Die Fingalshöhle bei Obernzenn ist ein ehemaliger Sandsteinbruch mit Wänden aus rötlichem Stein, die bis zu fünf Meter hoch aufragen. Der Abbauort erstreckt sich über 100 Meter in die Länge und etwa 50 Meter in die Breite und zeigt deutlich die Spuren der früheren Gewinnung.
Der Bruch wurde während des Dreißigjährigen Krieges und der Napoleonischen Feldzüge von Einheimischen als Zufluchtsort und von Soldaten als Feldlager genutzt. Diese Phasen der militärischen Nutzung prägten die Geschichte des Ortes nachhaltig.

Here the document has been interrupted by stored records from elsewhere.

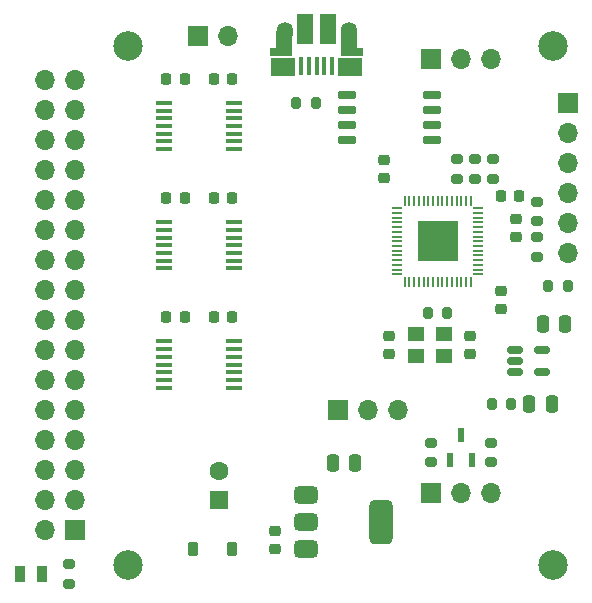
<source format=gts>
G04 #@! TF.GenerationSoftware,KiCad,Pcbnew,8.0.8*
G04 #@! TF.CreationDate,2025-02-21T19:24:50+11:00*
G04 #@! TF.ProjectId,RP2350LevelShifter,52503233-3530-44c6-9576-656c53686966,rev?*
G04 #@! TF.SameCoordinates,Original*
G04 #@! TF.FileFunction,Soldermask,Top*
G04 #@! TF.FilePolarity,Negative*
%FSLAX46Y46*%
G04 Gerber Fmt 4.6, Leading zero omitted, Abs format (unit mm)*
G04 Created by KiCad (PCBNEW 8.0.8) date 2025-02-21 19:24:50*
%MOMM*%
%LPD*%
G01*
G04 APERTURE LIST*
G04 Aperture macros list*
%AMRoundRect*
0 Rectangle with rounded corners*
0 $1 Rounding radius*
0 $2 $3 $4 $5 $6 $7 $8 $9 X,Y pos of 4 corners*
0 Add a 4 corners polygon primitive as box body*
4,1,4,$2,$3,$4,$5,$6,$7,$8,$9,$2,$3,0*
0 Add four circle primitives for the rounded corners*
1,1,$1+$1,$2,$3*
1,1,$1+$1,$4,$5*
1,1,$1+$1,$6,$7*
1,1,$1+$1,$8,$9*
0 Add four rect primitives between the rounded corners*
20,1,$1+$1,$2,$3,$4,$5,0*
20,1,$1+$1,$4,$5,$6,$7,0*
20,1,$1+$1,$6,$7,$8,$9,0*
20,1,$1+$1,$8,$9,$2,$3,0*%
%AMOutline5P*
0 Free polygon, 5 corners , with rotation*
0 The origin of the aperture is its center*
0 number of corners: always 5*
0 $1 to $10 corner X, Y*
0 $11 Rotation angle, in degrees counterclockwise*
0 create outline with 5 corners*
4,1,5,$1,$2,$3,$4,$5,$6,$7,$8,$9,$10,$1,$2,$11*%
%AMOutline6P*
0 Free polygon, 6 corners , with rotation*
0 The origin of the aperture is its center*
0 number of corners: always 6*
0 $1 to $12 corner X, Y*
0 $13 Rotation angle, in degrees counterclockwise*
0 create outline with 6 corners*
4,1,6,$1,$2,$3,$4,$5,$6,$7,$8,$9,$10,$11,$12,$1,$2,$13*%
%AMOutline7P*
0 Free polygon, 7 corners , with rotation*
0 The origin of the aperture is its center*
0 number of corners: always 7*
0 $1 to $14 corner X, Y*
0 $15 Rotation angle, in degrees counterclockwise*
0 create outline with 7 corners*
4,1,7,$1,$2,$3,$4,$5,$6,$7,$8,$9,$10,$11,$12,$13,$14,$1,$2,$15*%
%AMOutline8P*
0 Free polygon, 8 corners , with rotation*
0 The origin of the aperture is its center*
0 number of corners: always 8*
0 $1 to $16 corner X, Y*
0 $17 Rotation angle, in degrees counterclockwise*
0 create outline with 8 corners*
4,1,8,$1,$2,$3,$4,$5,$6,$7,$8,$9,$10,$11,$12,$13,$14,$15,$16,$1,$2,$17*%
G04 Aperture macros list end*
%ADD10RoundRect,0.250000X0.250000X0.475000X-0.250000X0.475000X-0.250000X-0.475000X0.250000X-0.475000X0*%
%ADD11R,1.700000X1.700000*%
%ADD12O,1.700000X1.700000*%
%ADD13C,2.500000*%
%ADD14R,1.600000X1.600000*%
%ADD15C,1.600000*%
%ADD16RoundRect,0.225000X0.250000X-0.225000X0.250000X0.225000X-0.250000X0.225000X-0.250000X-0.225000X0*%
%ADD17RoundRect,0.375000X-0.625000X-0.375000X0.625000X-0.375000X0.625000X0.375000X-0.625000X0.375000X0*%
%ADD18RoundRect,0.500000X-0.500000X-1.400000X0.500000X-1.400000X0.500000X1.400000X-0.500000X1.400000X0*%
%ADD19RoundRect,0.200000X0.275000X-0.200000X0.275000X0.200000X-0.275000X0.200000X-0.275000X-0.200000X0*%
%ADD20RoundRect,0.225000X0.225000X0.250000X-0.225000X0.250000X-0.225000X-0.250000X0.225000X-0.250000X0*%
%ADD21R,1.475000X0.450000*%
%ADD22RoundRect,0.200000X0.200000X0.275000X-0.200000X0.275000X-0.200000X-0.275000X0.200000X-0.275000X0*%
%ADD23R,0.400000X1.650000*%
%ADD24R,1.825000X0.700000*%
%ADD25R,2.000000X1.500000*%
%ADD26R,1.350000X2.000000*%
%ADD27O,1.350000X1.700000*%
%ADD28O,1.100000X1.500000*%
%ADD29R,1.430000X2.500000*%
%ADD30RoundRect,0.200000X-0.200000X-0.275000X0.200000X-0.275000X0.200000X0.275000X-0.200000X0.275000X0*%
%ADD31RoundRect,0.150000X-0.512500X-0.150000X0.512500X-0.150000X0.512500X0.150000X-0.512500X0.150000X0*%
%ADD32RoundRect,0.250000X-0.250000X-0.475000X0.250000X-0.475000X0.250000X0.475000X-0.250000X0.475000X0*%
%ADD33R,0.600000X1.250000*%
%ADD34RoundRect,0.225000X0.225000X0.375000X-0.225000X0.375000X-0.225000X-0.375000X0.225000X-0.375000X0*%
%ADD35R,0.950000X1.400000*%
%ADD36RoundRect,0.225000X-0.250000X0.225000X-0.250000X-0.225000X0.250000X-0.225000X0.250000X0.225000X0*%
%ADD37RoundRect,0.200000X-0.275000X0.200000X-0.275000X-0.200000X0.275000X-0.200000X0.275000X0.200000X0*%
%ADD38RoundRect,0.150000X-0.650000X-0.150000X0.650000X-0.150000X0.650000X0.150000X-0.650000X0.150000X0*%
%ADD39C,0.700000*%
%ADD40R,3.400000X3.400000*%
%ADD41Outline5P,-0.100000X0.437500X0.100000X0.437500X0.100000X-0.437500X-0.050000X-0.437500X-0.100000X-0.387500X0.000000*%
%ADD42R,0.200000X0.875000*%
%ADD43Outline5P,-0.100000X0.437500X0.100000X0.437500X0.100000X-0.387500X0.050000X-0.437500X-0.100000X-0.437500X0.000000*%
%ADD44Outline5P,-0.100000X0.437500X0.050000X0.437500X0.100000X0.387500X0.100000X-0.437500X-0.100000X-0.437500X90.000000*%
%ADD45R,0.875000X0.200000*%
%ADD46Outline5P,-0.100000X0.387500X-0.050000X0.437500X0.100000X0.437500X0.100000X-0.437500X-0.100000X-0.437500X90.000000*%
%ADD47Outline5P,-0.100000X0.437500X0.050000X0.437500X0.100000X0.387500X0.100000X-0.437500X-0.100000X-0.437500X0.000000*%
%ADD48Outline5P,-0.100000X0.387500X-0.050000X0.437500X0.100000X0.437500X0.100000X-0.437500X-0.100000X-0.437500X0.000000*%
%ADD49Outline5P,-0.100000X0.437500X0.100000X0.437500X0.100000X-0.437500X-0.050000X-0.437500X-0.100000X-0.387500X90.000000*%
%ADD50Outline5P,-0.100000X0.437500X0.100000X0.437500X0.100000X-0.387500X0.050000X-0.437500X-0.100000X-0.437500X90.000000*%
%ADD51R,1.400000X1.200000*%
G04 APERTURE END LIST*
D10*
X159982299Y-112039400D03*
X158082299Y-112039400D03*
D11*
X118490000Y-129550000D03*
D12*
X115950000Y-129550000D03*
X118490000Y-127010000D03*
X115950000Y-127010000D03*
X118490000Y-124470000D03*
X115950000Y-124470000D03*
X118490000Y-121930000D03*
X115950000Y-121930000D03*
X118490000Y-119390000D03*
X115950000Y-119390000D03*
X118490000Y-116850000D03*
X115950000Y-116850000D03*
X118490000Y-114310000D03*
X115950000Y-114310000D03*
X118490000Y-111770000D03*
X115950000Y-111770000D03*
X118490000Y-109230000D03*
X115950000Y-109230000D03*
X118490000Y-106690000D03*
X115950000Y-106690000D03*
X118490000Y-104150000D03*
X115950000Y-104150000D03*
X118490000Y-101610000D03*
X115950000Y-101610000D03*
X118490000Y-99070000D03*
X115950000Y-99070000D03*
X118490000Y-96530000D03*
X115950000Y-96530000D03*
X118490000Y-93990000D03*
X115950000Y-93990000D03*
X118490000Y-91450000D03*
X115950000Y-91450000D03*
D13*
X123000000Y-88500000D03*
D14*
X130641700Y-127010000D03*
D15*
X130641700Y-124510000D03*
D16*
X151950000Y-114625000D03*
X151950000Y-113075000D03*
D17*
X138079900Y-126542800D03*
X138079900Y-128842800D03*
D18*
X144379900Y-128842800D03*
D17*
X138079900Y-131142800D03*
D19*
X148590000Y-123786400D03*
X148590000Y-122136400D03*
D20*
X131775000Y-111500000D03*
X130225000Y-111500000D03*
D21*
X126062000Y-103450000D03*
X126062000Y-104100000D03*
X126062000Y-104750000D03*
X126062000Y-105400000D03*
X126062000Y-106050000D03*
X126062000Y-106700000D03*
X126062000Y-107350000D03*
X131938000Y-107350000D03*
X131938000Y-106700000D03*
X131938000Y-106050000D03*
X131938000Y-105400000D03*
X131938000Y-104750000D03*
X131938000Y-104100000D03*
X131938000Y-103450000D03*
D11*
X160197800Y-93395800D03*
D12*
X160197800Y-95935800D03*
X160197800Y-98475800D03*
X160197800Y-101015800D03*
X160197800Y-103555800D03*
X160197800Y-106095800D03*
D21*
X126062000Y-93350000D03*
X126062000Y-94000000D03*
X126062000Y-94650000D03*
X126062000Y-95300000D03*
X126062000Y-95950000D03*
X126062000Y-96600000D03*
X126062000Y-97250000D03*
X131938000Y-97250000D03*
X131938000Y-96600000D03*
X131938000Y-95950000D03*
X131938000Y-95300000D03*
X131938000Y-94650000D03*
X131938000Y-94000000D03*
X131938000Y-93350000D03*
D13*
X159000000Y-88500000D03*
D22*
X160197800Y-108889800D03*
X158547800Y-108889800D03*
D23*
X140263000Y-90207800D03*
X139613000Y-90207800D03*
X138963000Y-90207800D03*
X138313000Y-90207800D03*
X137663000Y-90207800D03*
D24*
X141913000Y-89007800D03*
D25*
X141813000Y-90307800D03*
D26*
X141693000Y-88257800D03*
D27*
X141693000Y-87327800D03*
D28*
X141383000Y-90327800D03*
D29*
X139923000Y-87057800D03*
X138003000Y-87057800D03*
D28*
X136543000Y-90327800D03*
D27*
X136233000Y-87327800D03*
D26*
X136213000Y-88257800D03*
D25*
X136063000Y-90327800D03*
D24*
X135963000Y-89007800D03*
D22*
X150000000Y-111100000D03*
X148350000Y-111100000D03*
D30*
X137237200Y-93370400D03*
X138887200Y-93370400D03*
D13*
X159000000Y-132500000D03*
D21*
X126062000Y-113550000D03*
X126062000Y-114200000D03*
X126062000Y-114850000D03*
X126062000Y-115500000D03*
X126062000Y-116150000D03*
X126062000Y-116800000D03*
X126062000Y-117450000D03*
X131938000Y-117450000D03*
X131938000Y-116800000D03*
X131938000Y-116150000D03*
X131938000Y-115500000D03*
X131938000Y-114850000D03*
X131938000Y-114200000D03*
X131938000Y-113550000D03*
D31*
X155763800Y-114274600D03*
X155763800Y-115224600D03*
X155763800Y-116174600D03*
X158038800Y-116174600D03*
X158038800Y-114274600D03*
D20*
X131775000Y-91300000D03*
X130225000Y-91300000D03*
D32*
X140330700Y-123864400D03*
X142230700Y-123864400D03*
D16*
X154550000Y-110800000D03*
X154550000Y-109250000D03*
D20*
X127775000Y-111500000D03*
X126225000Y-111500000D03*
D33*
X150200400Y-123566400D03*
X152110400Y-123566400D03*
X151155400Y-121466400D03*
D34*
X131805500Y-131142800D03*
X128505500Y-131142800D03*
D35*
X113807200Y-133273800D03*
X115707200Y-133273800D03*
D36*
X144653000Y-98195800D03*
X144653000Y-99745800D03*
D37*
X153900000Y-98100000D03*
X153900000Y-99750000D03*
D38*
X141550000Y-92695000D03*
X141550000Y-93965000D03*
X141550000Y-95235000D03*
X141550000Y-96505000D03*
X148750000Y-96505000D03*
X148750000Y-95235000D03*
X148750000Y-93965000D03*
X148750000Y-92695000D03*
D11*
X148590000Y-126410000D03*
D12*
X151130000Y-126410000D03*
X153670000Y-126410000D03*
D11*
X128874600Y-87655400D03*
D12*
X131414600Y-87655400D03*
D19*
X152350000Y-99750000D03*
X152350000Y-98100000D03*
D11*
X148590000Y-89611200D03*
D12*
X151130000Y-89611200D03*
X153670000Y-89611200D03*
D22*
X155409400Y-118821200D03*
X153759400Y-118821200D03*
D37*
X153720800Y-122136400D03*
X153720800Y-123786400D03*
D36*
X135458200Y-129592800D03*
X135458200Y-131142800D03*
D10*
X156961800Y-118821200D03*
X158861800Y-118821200D03*
D20*
X156096000Y-101244400D03*
X154546000Y-101244400D03*
X127775000Y-91300000D03*
X126225000Y-91300000D03*
D37*
X157632400Y-104724200D03*
X157632400Y-106374200D03*
D39*
X150200000Y-106062500D03*
X150200000Y-105062500D03*
X150200000Y-104062500D03*
X149200000Y-106062500D03*
D40*
X149200000Y-105062500D03*
D39*
X149200000Y-105062500D03*
X149200000Y-104062500D03*
X148200000Y-106062500D03*
X148200000Y-105062500D03*
X148200000Y-104062500D03*
D41*
X146400000Y-101625000D03*
D42*
X146800000Y-101625000D03*
X147200000Y-101625000D03*
X147600000Y-101625000D03*
X148000000Y-101625000D03*
X148400000Y-101625000D03*
X148800000Y-101625000D03*
X149200000Y-101625000D03*
X149600000Y-101625000D03*
X150000000Y-101625000D03*
X150400000Y-101625000D03*
X150800000Y-101625000D03*
X151200000Y-101625000D03*
X151600000Y-101625000D03*
D43*
X152000000Y-101625000D03*
D44*
X152637500Y-102262500D03*
D45*
X152637500Y-102662500D03*
X152637500Y-103062500D03*
X152637500Y-103462500D03*
X152637500Y-103862500D03*
X152637500Y-104262500D03*
X152637500Y-104662500D03*
X152637500Y-105062500D03*
X152637500Y-105462500D03*
X152637500Y-105862500D03*
X152637500Y-106262500D03*
X152637500Y-106662500D03*
X152637500Y-107062500D03*
X152637500Y-107462500D03*
D46*
X152637500Y-107862500D03*
D47*
X152000000Y-108500000D03*
D42*
X151600000Y-108500000D03*
X151200000Y-108500000D03*
X150800000Y-108500000D03*
X150400000Y-108500000D03*
X150000000Y-108500000D03*
X149600000Y-108500000D03*
X149200000Y-108500000D03*
X148800000Y-108500000D03*
X148400000Y-108500000D03*
X148000000Y-108500000D03*
X147600000Y-108500000D03*
X147200000Y-108500000D03*
X146800000Y-108500000D03*
D48*
X146400000Y-108500000D03*
D49*
X145762500Y-107862500D03*
D45*
X145762500Y-107462500D03*
X145762500Y-107062500D03*
X145762500Y-106662500D03*
X145762500Y-106262500D03*
X145762500Y-105862500D03*
X145762500Y-105462500D03*
X145762500Y-105062500D03*
X145762500Y-104662500D03*
X145762500Y-104262500D03*
X145762500Y-103862500D03*
X145762500Y-103462500D03*
X145762500Y-103062500D03*
X145762500Y-102662500D03*
D50*
X145762500Y-102262500D03*
D20*
X127775000Y-101400000D03*
X126225000Y-101400000D03*
X131775000Y-101400000D03*
X130225000Y-101400000D03*
D36*
X155829000Y-103136400D03*
X155829000Y-104686400D03*
D37*
X157632400Y-101728000D03*
X157632400Y-103378000D03*
D19*
X117983000Y-134073400D03*
X117983000Y-132423400D03*
D13*
X123000000Y-132500000D03*
D19*
X150800000Y-99750000D03*
X150800000Y-98100000D03*
D36*
X145100000Y-113075000D03*
X145100000Y-114625000D03*
D51*
X147350000Y-114800000D03*
X149750000Y-114800000D03*
X149750000Y-112900000D03*
X147350000Y-112900000D03*
D11*
X140770000Y-119380000D03*
D12*
X143310000Y-119380000D03*
X145850000Y-119380000D03*
M02*

</source>
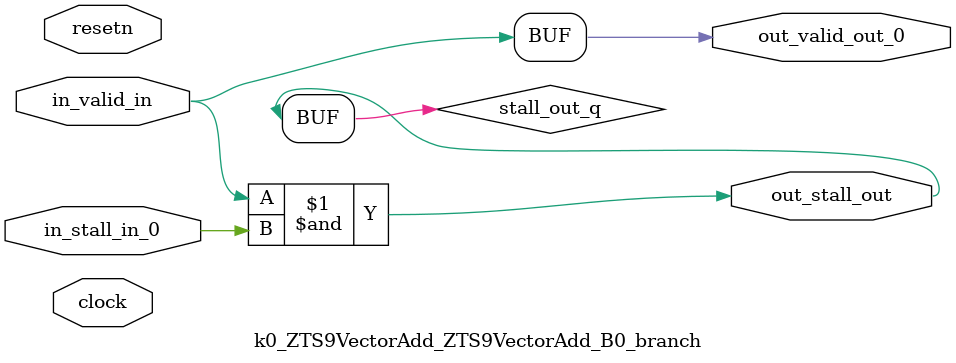
<source format=sv>



(* altera_attribute = "-name AUTO_SHIFT_REGISTER_RECOGNITION OFF; -name MESSAGE_DISABLE 10036; -name MESSAGE_DISABLE 10037; -name MESSAGE_DISABLE 14130; -name MESSAGE_DISABLE 14320; -name MESSAGE_DISABLE 15400; -name MESSAGE_DISABLE 14130; -name MESSAGE_DISABLE 10036; -name MESSAGE_DISABLE 12020; -name MESSAGE_DISABLE 12030; -name MESSAGE_DISABLE 12010; -name MESSAGE_DISABLE 12110; -name MESSAGE_DISABLE 14320; -name MESSAGE_DISABLE 13410; -name MESSAGE_DISABLE 113007; -name MESSAGE_DISABLE 10958" *)
module k0_ZTS9VectorAdd_ZTS9VectorAdd_B0_branch (
    input wire [0:0] in_stall_in_0,
    input wire [0:0] in_valid_in,
    output wire [0:0] out_stall_out,
    output wire [0:0] out_valid_out_0,
    input wire clock,
    input wire resetn
    );

    wire [0:0] stall_out_q;


    // stall_out(LOGICAL,6)
    assign stall_out_q = in_valid_in & in_stall_in_0;

    // out_stall_out(GPOUT,4)
    assign out_stall_out = stall_out_q;

    // out_valid_out_0(GPOUT,5)
    assign out_valid_out_0 = in_valid_in;

endmodule

</source>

Die Sandsteinwände tragen Inschriften aus dem 18. und 19. Jahrhundert, darunter Namen von Adelsfamilien wie Seckendorff, Rotenhan und Guttenberg, die Besucher hinterlassen haben. Diese Gravuren erzählen von Menschen, die diesen Ort kannten und ihre Spuren dort hinterließen.
Der Ort liegt auf 415 Metern Höhe und befindet sich direkt an der Straße zwischen Obernzenn und Sontheim, wodurch die Anfahrt einfach ist. Besucher sollten festes Schuhwerk tragen, da der Boden uneben ist und die Wände teilweise steil ansteigen.
Eine Inschrift erinnert an Kapitän von Erckert, der während des Amerikanischen Unabhängigkeitskrieges fiel. Diese Gravur verbindet den lokalen Ort mit einem fernen historischen Konflikt auf unerwartete Weise.